The most important thing to know about chicken keeping is that chickens have natural predators here that include hawks, eagles, owls, foxes, moles, raccoons and dogs. My coop has special raccoon proof latches, an attached pen, and both coop and run are covered in hardware mesh wiring--the only type of wire that keeps out predators. The floor of the run is covered in pine bark and sand on top of the wire mesh. When I moved my adolescent chicks to their coop in the backyard, I stayed up all night for days on end, worried that a critter might get them, and realized, “Oh my! I AM a mamma hen.”
All of my birds are hens, as roosters are loud and crow day and sometimes night. I’ve watched my flock of girls grow into beautiful specimens: Clover - a buff Orpington, Flora - a silver-laced Wyandotte, Iris – an Australorp, and Miss Annabelle - my sassy Dominique. They are a happy flock. Hens lay eggs every day, with or without a rooster. A rooster is necessary if you want to have chicks. It is best to raise a flock together, and can be difficult to introduce new chicks into an existing pecking order, so planning is important.
The biggest downside to keeping chickens is that they are messy, but the biggest blessing of chickens is of course, beautiful fresh eggs. They smell, taste, look and feel completely different from supermarket eggs. Fresh eggs need not be refrigerated, and will keep for a few months. Most backyard hens live 8-10 years, and may continue to lay eggs throughout, but egg production usually declines after 2 or 3 years.

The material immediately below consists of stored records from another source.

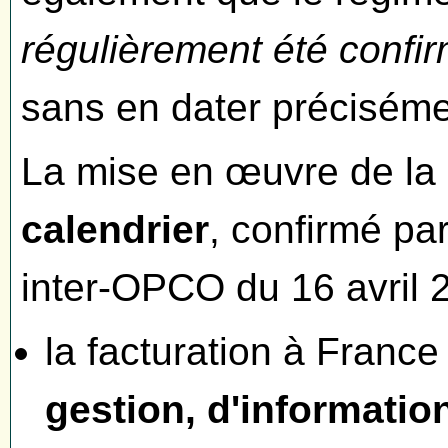
régulièrement été confir
sans en dater précisémen
La mise en œuvre de la 
calendrier
, confirmé p
inter-OPCO du 16 avril 
la facturation à Fran
gestion, d'informatio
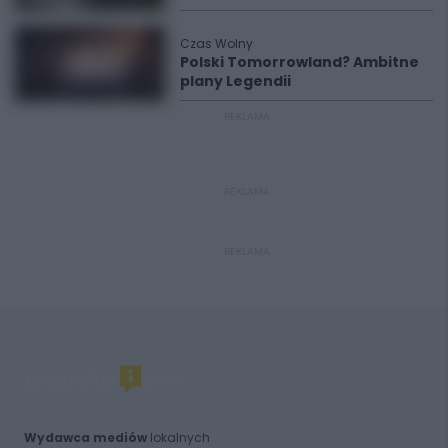
Czas Wolny
Polski Tomorrowland? Ambitne
plany Legendii
REKLAMA
REKLAMA
REKLAMA
Wydawca mediów
lokalnych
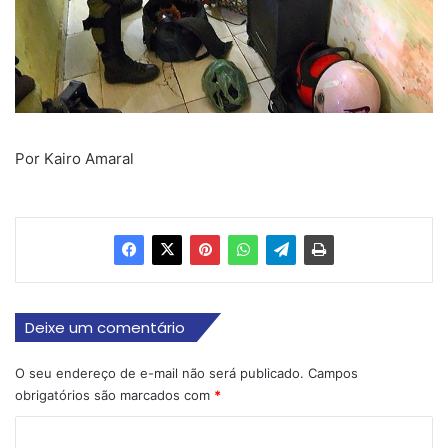
Por Kairo Amaral
Deixe um comentário
O seu endereço de e-mail não será publicado.
Campos
obrigatórios são marcados com
*
C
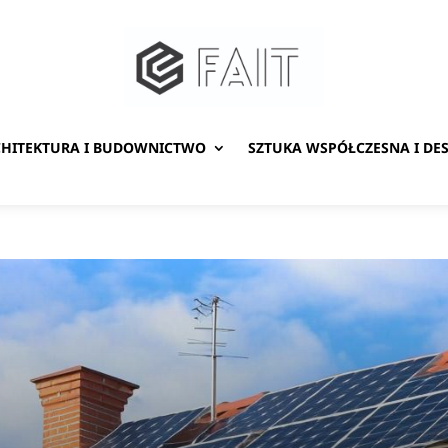
HITEKTURA I BUDOWNICTWO
SZTUKA WSPÓŁCZESNA I DE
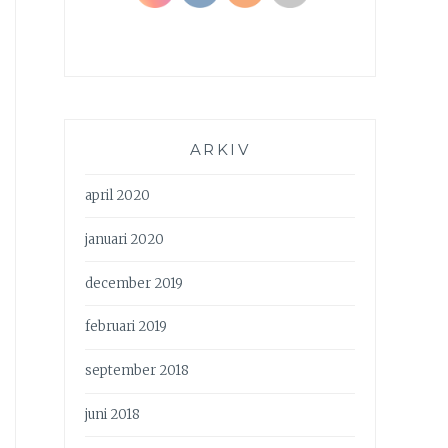
ARKIV
april 2020
januari 2020
december 2019
februari 2019
september 2018
juni 2018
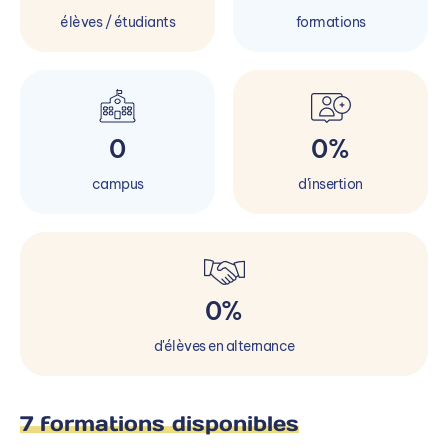
élèves / étudiants
formations
0
0%
campus
d'insertion
0%
d'élèves en alternance
7 formations disponibles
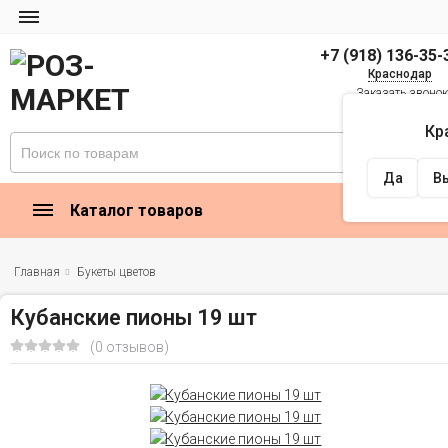
+7 (918) 136-35-
Краснодар
Заказать звоно
zakaz@rose-market
Кр
Найти
Да
В
Каталог товаров
Главная
Букеты цветов
Кубанские пионы 19 шт
(0 отзывов)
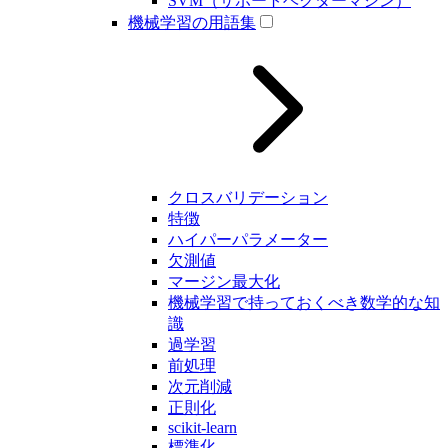
SVM（サポートベクターマシン）
機械学習の用語集
クロスバリデーション
特徴
ハイパーパラメーター
欠測値
マージン最大化
機械学習で持っておくべき数学的な知
識
過学習
前処理
次元削減
正則化
scikit-learn
標準化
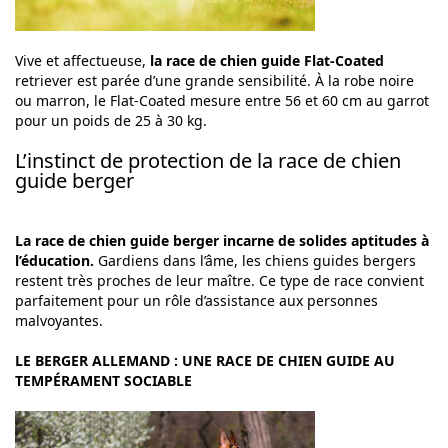
Vive et affectueuse,
la race de chien guide Flat-Coated
retriever est parée d’une grande sensibilité. À la robe noire
ou marron, le Flat-Coated mesure entre 56 et 60 cm au garrot
pour un poids de 25 à 30 kg.
L’instinct de protection de la race de chien
guide berger
La race de chien guide berger incarne de solides aptitudes à
l’éducation.
Gardiens dans l’âme, les chiens guides bergers
restent très proches de leur maître. Ce type de race convient
parfaitement pour un rôle d’assistance aux personnes
malvoyantes.
LE BERGER ALLEMAND : UNE RACE DE CHIEN GUIDE AU
TEMPÉRAMENT SOCIABLE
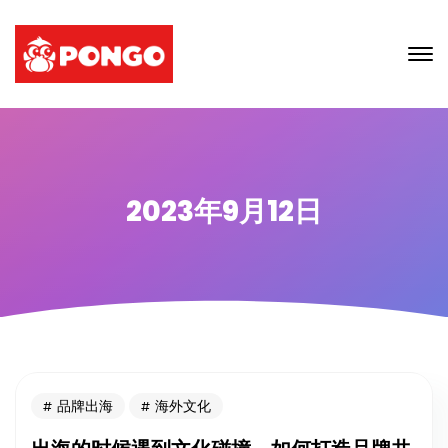
2023年9月12日
品牌出海
海外文化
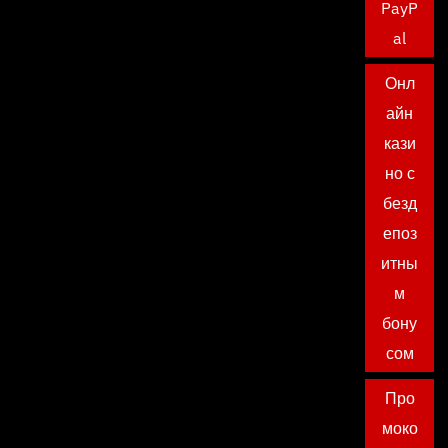
PayP
al
Онл
айн
кази
но с
безд
епоз
итны
м
бону
сом
Про
моко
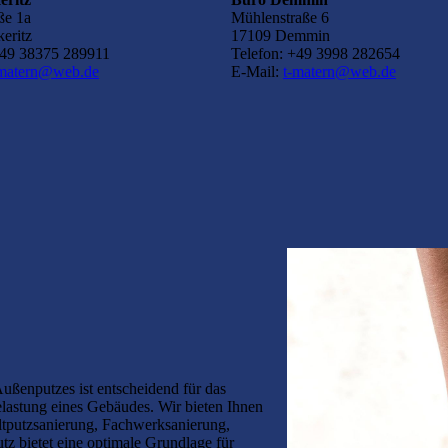
ße 1a
Mühlenstraße 6
eritz
17109 Demmin
+49 38375 289911
Telefon: +49 3998 282654
-matern@web.de
E-Mail:
t-matern@web.de
Außenputzes ist entscheidend für das
lastung eines Gebäudes. Wir bieten Ihnen
ltputzsanierung, Fachwerksanierung,
z bietet eine optimale Grundlage für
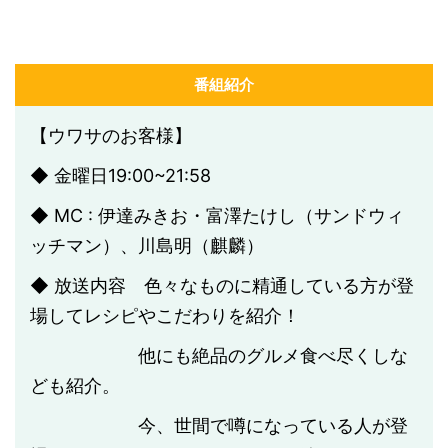
番組紹介
【ウワサのお客様】
◆ 金曜日19:00~21:58
◆ MC : 伊達みきお・富澤たけし（サンドウィ
ッチマン）、川島明（麒麟）
◆ 放送内容 色々なものに精通している方が登
場してレシピやこだわりを紹介！
他にも絶品のグルメ食べ尽くしな
ども紹介。
今、世間で噂になっている人が登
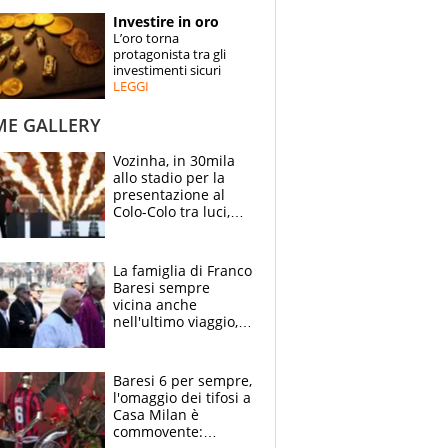
STORIE
Investire in oro
L’oro torna
SPECIALI
protagonista tra gli
investimenti sicuri
LEGGI
ESPERTI
ME GALLERY
CONTATTI
Vozinha, in 30mila
allo stadio per la
presentazione al
Colo-Colo tra luci,
spettacolo, elicotteri
e paracadutisti
La famiglia di Franco
Baresi sempre
vicina anche
nell'ultimo viaggio,
la moglie Maura, i
figli e i suoi cari
circondati
Baresi 6 per sempre,
dall'affetto dei tifosi
l'omaggio dei tifosi a
Casa Milan è
commovente:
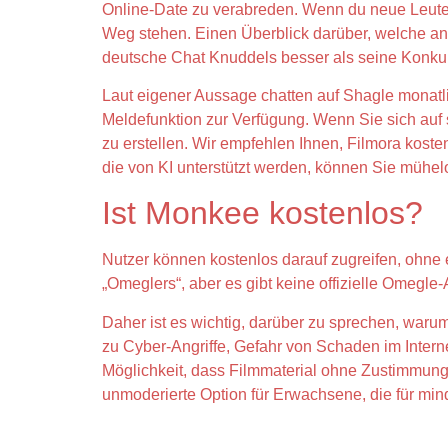
Online-Date zu verabreden. Wenn du neue Leute k
Weg stehen. Einen Überblick darüber, welche and
deutsche Chat Knuddels besser als seine Konkur
Laut eigener Aussage chatten auf Shagle monatli
Meldefunktion zur Verfügung. Wenn Sie sich auf
zu erstellen. Wir empfehlen Ihnen, Filmora kosten
die von KI unterstützt werden, können Sie mühel
Ist Monkee kostenlos?
Nutzer können kostenlos darauf zugreifen, ohne 
„Omeglers“, aber es gibt keine offizielle Omegle
Daher ist es wichtig, darüber zu sprechen, waru
zu Cyber-Angriffe, Gefahr von Schaden im Intern
Möglichkeit, dass Filmmaterial ohne Zustimmung 
unmoderierte Option für Erwachsene, die für mind
Wie Viel Kostet Omegle?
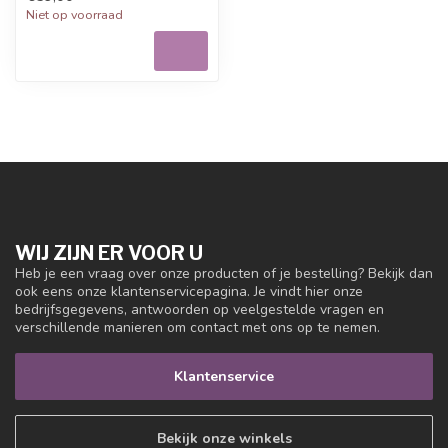
Niet op voorraad
WIJ ZIJN ER VOOR U
Heb je een vraag over onze producten of je bestelling? Bekijk dan
ook eens onze klantenservicepagina. Je vindt hier onze
bedrijfsgegevens, antwoorden op veelgestelde vragen en
verschillende manieren om contact met ons op te nemen.
Klantenservice
Bekijk onze winkels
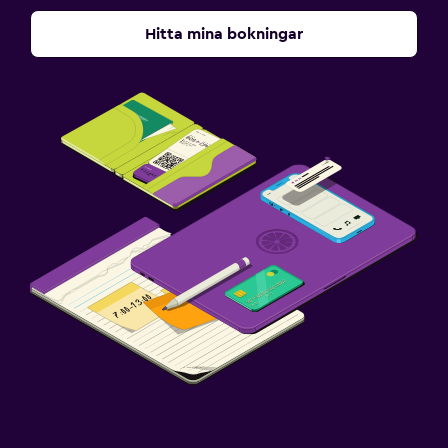
Hitta mina bokningar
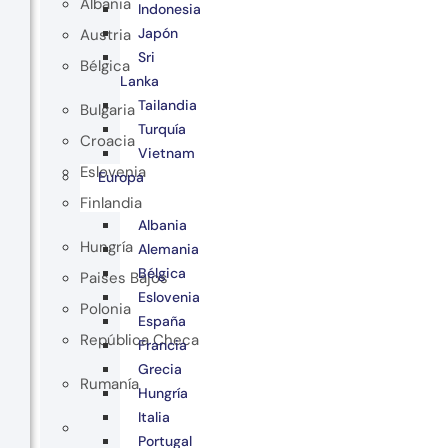
Albania
Indonesia
Japón
Austria
Sri
Bélgica
Lanka
Tailandia
Bulgaria
Turquía
Croacia
Vietnam
Eslovenia
Europa
Finlandia
Albania
Hungría
Alemania
Bélgica
Paises Bajos
Eslovenia
Polonia
España
República Checa
Francia
Grecia
Rumanía
Hungría
Italia
Portugal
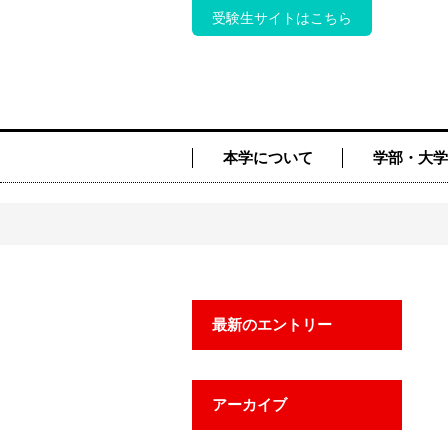
受験生サイトはこちら
本学について
学部・大学
最新のエントリー
アーカイブ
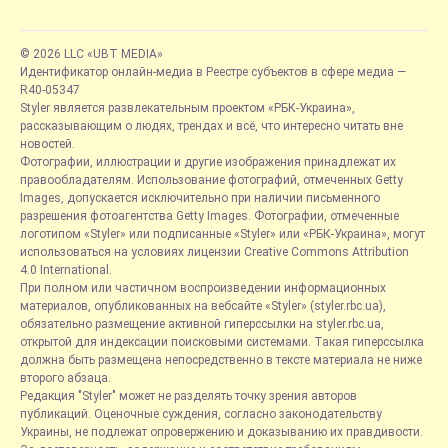
© 2026 LLC «UBT MEDIA»
Идентификатор онлайн-медиа в Реестре субъектов в сфере медиа —
R40-05347
Styler является развлекательным проектом «РБК-Украина»,
рассказывающим о людях, трендах и всё, что интересно читать вне
новостей.
Фотографии, иллюстрации и другие изображения принадлежат их
правообладателям. Использование фотографий, отмеченных Getty
Images, допускается исключительно при наличии письменного
разрешения фотоагентства Getty Images. Фотографии, отмеченные
логотипом «Styler» или подписанные «Styler» или «РБК-Украина», могут
использоваться на условиях лицензии Creative Commons Attribution
4.0 International.
При полном или частичном воспроизведении информационных
материалов, опубликованных на вебсайте «Styler» (styler.rbc.ua),
обязательно размещение активной гиперссылки на styler.rbc.ua,
открытой для индексации поисковыми системами. Такая гиперссылка
должна быть размещена непосредственно в тексте материала не ниже
второго абзаца.
Редакция "Styler" может не разделять точку зрения авторов
публикаций. Оценочные суждения, согласно законодательству
Украины, не подлежат опровержению и доказыванию их правдивости.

I’m pleasantly surprised at how much I enjoy my birds. They are sweet, amusing and incredibly pet-like. They try and “talk” to me, follow me around in backyard, and love being fed leftover fruits and vegetables. They have been a fun addition to our family and are a wonderful agricultural lesson for my children. My dogs try and play with them and even my husband has started calling them by name.
Chicken keeping is on the rise in America for the first time since World War I. In the earlier part of the 20th century, it was commonplace for the lady of the house to have a hen or two in the backyard but now chickens have been banned from most non-agricultural zonings due to the loud crowing of roosters. There’s no good reason we can’t change that line of thought so that families can keep a hen or two . . . or three, or four!